● **DATA FOR THE TASK**:
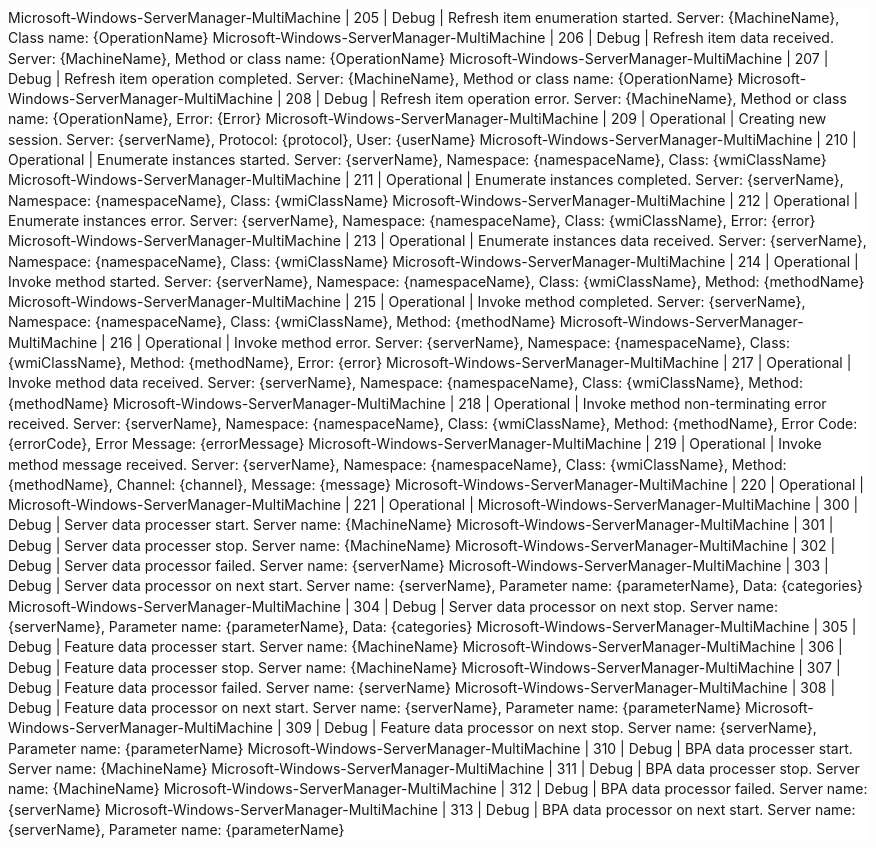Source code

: Microsoft-Windows-ServerManager-MultiMachine  |  205       |  Debug        |  Refresh item enumeration started. Server: {MachineName}, Class name: {OperationName}
Microsoft-Windows-ServerManager-MultiMachine  |  206       |  Debug        |  Refresh item data received. Server: {MachineName}, Method or class name: {OperationName}
Microsoft-Windows-ServerManager-MultiMachine  |  207       |  Debug        |  Refresh item operation completed. Server: {MachineName}, Method or class name: {OperationName}
Microsoft-Windows-ServerManager-MultiMachine  |  208       |  Debug        |  Refresh item operation error. Server: {MachineName}, Method or class name: {OperationName}, Error: {Error}
Microsoft-Windows-ServerManager-MultiMachine  |  209       |  Operational  |  Creating new session. Server: {serverName}, Protocol: {protocol}, User: {userName}
Microsoft-Windows-ServerManager-MultiMachine  |  210       |  Operational  |  Enumerate instances started. Server: {serverName}, Namespace: {namespaceName}, Class: {wmiClassName}
Microsoft-Windows-ServerManager-MultiMachine  |  211       |  Operational  |  Enumerate instances completed. Server: {serverName}, Namespace: {namespaceName}, Class: {wmiClassName}
Microsoft-Windows-ServerManager-MultiMachine  |  212       |  Operational  |  Enumerate instances error. Server: {serverName}, Namespace: {namespaceName}, Class: {wmiClassName}, Error: {error}
Microsoft-Windows-ServerManager-MultiMachine  |  213       |  Operational  |  Enumerate instances data received. Server: {serverName}, Namespace: {namespaceName}, Class: {wmiClassName}
Microsoft-Windows-ServerManager-MultiMachine  |  214       |  Operational  |  Invoke method started. Server: {serverName}, Namespace: {namespaceName}, Class: {wmiClassName}, Method: {methodName}
Microsoft-Windows-ServerManager-MultiMachine  |  215       |  Operational  |  Invoke method completed. Server: {serverName}, Namespace: {namespaceName}, Class: {wmiClassName}, Method: {methodName}
Microsoft-Windows-ServerManager-MultiMachine  |  216       |  Operational  |  Invoke method error. Server: {serverName}, Namespace: {namespaceName}, Class: {wmiClassName}, Method: {methodName}, Error: {error}
Microsoft-Windows-ServerManager-MultiMachine  |  217       |  Operational  |  Invoke method data received. Server: {serverName}, Namespace: {namespaceName}, Class: {wmiClassName}, Method: {methodName}
Microsoft-Windows-ServerManager-MultiMachine  |  218       |  Operational  |  Invoke method non-terminating error received. Server: {serverName}, Namespace: {namespaceName}, Class: {wmiClassName}, Method: {methodName}, Error Code: {errorCode}, Error Message: {errorMessage}
Microsoft-Windows-ServerManager-MultiMachine  |  219       |  Operational  |  Invoke method message received. Server: {serverName}, Namespace: {namespaceName}, Class: {wmiClassName}, Method: {methodName}, Channel: {channel}, Message: {message}
Microsoft-Windows-ServerManager-MultiMachine  |  220       |  Operational  |
Microsoft-Windows-ServerManager-MultiMachine  |  221       |  Operational  |
Microsoft-Windows-ServerManager-MultiMachine  |  300       |  Debug        |  Server data processer start. Server name: {MachineName}
Microsoft-Windows-ServerManager-MultiMachine  |  301       |  Debug        |  Server data processer stop. Server name: {MachineName}
Microsoft-Windows-ServerManager-MultiMachine  |  302       |  Debug        |  Server data processor failed. Server name: {serverName}
Microsoft-Windows-ServerManager-MultiMachine  |  303       |  Debug        |  Server data processor on next start. Server name: {serverName}, Parameter name: {parameterName}, Data: {categories}
Microsoft-Windows-ServerManager-MultiMachine  |  304       |  Debug        |  Server data processor on next stop. Server name: {serverName}, Parameter name: {parameterName}, Data: {categories}
Microsoft-Windows-ServerManager-MultiMachine  |  305       |  Debug        |  Feature data processer start. Server name: {MachineName}
Microsoft-Windows-ServerManager-MultiMachine  |  306       |  Debug        |  Feature data processer stop. Server name: {MachineName}
Microsoft-Windows-ServerManager-MultiMachine  |  307       |  Debug        |  Feature data processor failed. Server name: {serverName}
Microsoft-Windows-ServerManager-MultiMachine  |  308       |  Debug        |  Feature data processor on next start. Server name: {serverName}, Parameter name: {parameterName}
Microsoft-Windows-ServerManager-MultiMachine  |  309       |  Debug        |  Feature data processor on next stop. Server name: {serverName}, Parameter name: {parameterName}
Microsoft-Windows-ServerManager-MultiMachine  |  310       |  Debug        |  BPA data processer start. Server name: {MachineName}
Microsoft-Windows-ServerManager-MultiMachine  |  311       |  Debug        |  BPA data processer stop. Server name: {MachineName}
Microsoft-Windows-ServerManager-MultiMachine  |  312       |  Debug        |  BPA data processor failed. Server name: {serverName}
Microsoft-Windows-ServerManager-MultiMachine  |  313       |  Debug        |  BPA data processor on next start. Server name: {serverName}, Parameter name: {parameterName}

● **EXERCISE AIM**: Can you rename "Operational" to "Analytic" throughout all the items above, keeping everything else unchanged and leaving out the pictures?

● **RESPONSE TO THE TASK**:
Source code

: Microsoft-Windows-ServerManager-MultiMachine  |  205       |  Debug        |  Refresh item enumeration started. Server: {MachineName}, Class name: {OperationName}
Microsoft-Windows-ServerManager-MultiMachine  |  206       |  Debug        |  Refresh item data received. Server: {MachineName}, Method or class name: {OperationName}
Microsoft-Windows-ServerManager-MultiMachine  |  207       |  Debug        |  Refresh item operation completed. Server: {MachineName}, Method or class name: {OperationName}
Microsoft-Windows-ServerManager-MultiMachine  |  208       |  Debug        |  Refresh item operation error. Server: {MachineName}, Method or class name: {OperationName}, Error: {Error}
Microsoft-Windows-ServerManager-MultiMachine  |  209       |  Analytic  |  Creating new session. Server: {serverName}, Protocol: {protocol}, User: {userName}
Microsoft-Windows-ServerManager-MultiMachine  |  210       |  Analytic  |  Enumerate instances started. Server: {serverName}, Namespace: {namespaceName}, Class: {wmiClassName}
Microsoft-Windows-ServerManager-MultiMachine  |  211       |  Analytic  |  Enumerate instances completed. Server: {serverName}, Namespace: {namespaceName}, Class: {wmiClassName}
Microsoft-Windows-ServerManager-MultiMachine  |  212       |  Analytic  |  Enumerate instances error. Server: {serverName}, Namespace: {namespaceName}, Class: {wmiClassName}, Error: {error}
Microsoft-Windows-ServerManager-MultiMachine  |  213       |  Analytic  |  Enumerate instances data received. Server: {serverName}, Namespace: {namespaceName}, Class: {wmiClassName}
Microsoft-Windows-ServerManager-MultiMachine  |  214       |  Analytic  |  Invoke method started. Server: {serverName}, Namespace: {namespaceName}, Class: {wmiClassName}, Method: {methodName}
Microsoft-Windows-ServerManager-MultiMachine  |  215       |  Analytic  |  Invoke method completed. Server: {serverName}, Namespace: {namespaceName}, Class: {wmiClassName}, Method: {methodName}
Microsoft-Windows-ServerManager-MultiMachine  |  216       |  Analytic  |  Invoke method error. Server: {serverName}, Namespace: {namespaceName}, Class: {wmiClassName}, Method: {methodName}, Error: {error}
Microsoft-Windows-ServerManager-MultiMachine  |  217       |  Analytic  |  Invoke method data received. Server: {serverName}, Namespace: {namespaceName}, Class: {wmiClassName}, Method: {methodName}
Microsoft-Windows-ServerManager-MultiMachine  |  218       |  Analytic  |  Invoke method non-terminating error received. Server: {serverName}, Namespace: {namespaceName}, Class: {wmiClassName}, Method: {methodName}, Error Code: {errorCode}, Error Message: {errorMessage}
Microsoft-Windows-ServerManager-MultiMachine  |  219       |  Analytic  |  Invoke method message received. Server: {serverName}, Namespace: {namespaceName}, Class: {wmiClassName}, Method: {methodName}, Channel: {channel}, Message: {message}
Microsoft-Windows-ServerManager-MultiMachine  |  220       |  Analytic  |
Microsoft-Windows-ServerManager-MultiMachine  |  221       |  Analytic  |
Microsoft-Windows-ServerManager-MultiMachine  |  300       |  Debug        |  Server data processer start. Server name: {MachineName}
Microsoft-Windows-ServerManager-MultiMachine  |  301       |  Debug        |  Server data processer stop. Server name: {MachineName}
Microsoft-Windows-ServerManager-MultiMachine  |  302       |  Debug        |  Server data processor failed. Server name: {serverName}
Microsoft-Windows-ServerManager-MultiMachine  |  303       |  Debug        |  Server data processor on next start. Server name: {serverName}, Parameter name: {parameterName}, Data: {categories}
Microsoft-Windows-ServerManager-MultiMachine  |  304       |  Debug        |  Server data processor on next stop. Server name: {serverName}, Parameter name: {parameterName}, Data: {categories}
Microsoft-Windows-ServerManager-MultiMachine  |  305       |  Debug        |  Feature data processer start. Server name: {MachineName}
Microsoft-Windows-ServerManager-MultiMachine  |  306       |  Debug        |  Feature data processer stop. Server name: {MachineName}
Microsoft-Windows-ServerManager-MultiMachine  |  307       |  Debug        |  Feature data processor failed. Server name: {serverName}
Microsoft-Windows-ServerManager-MultiMachine  |  308       |  Debug        |  Feature data processor on next start. Server name: {serverName}, Parameter name: {parameterName}
Microsoft-Windows-ServerManager-MultiMachine  |  309       |  Debug        |  Feature data processor on next stop. Server name: {serverName}, Parameter name: {parameterName}
Microsoft-Windows-ServerManager-MultiMachine  |  310       |  Debug        |  BPA data processer start. Server name: {MachineName}
Microsoft-Windows-ServerManager-MultiMachine  |  311       |  Debug        |  BPA data processer stop. Server name: {MachineName}
Microsoft-Windows-ServerManager-MultiMachine  |  312       |  Debug        |  BPA data processor failed. Server name: {serverName}
Microsoft-Windows-ServerManager-MultiMachine  |  313       |  Debug        |  BPA data processor on next start. Server name: {serverName}, Parameter name: {parameterName}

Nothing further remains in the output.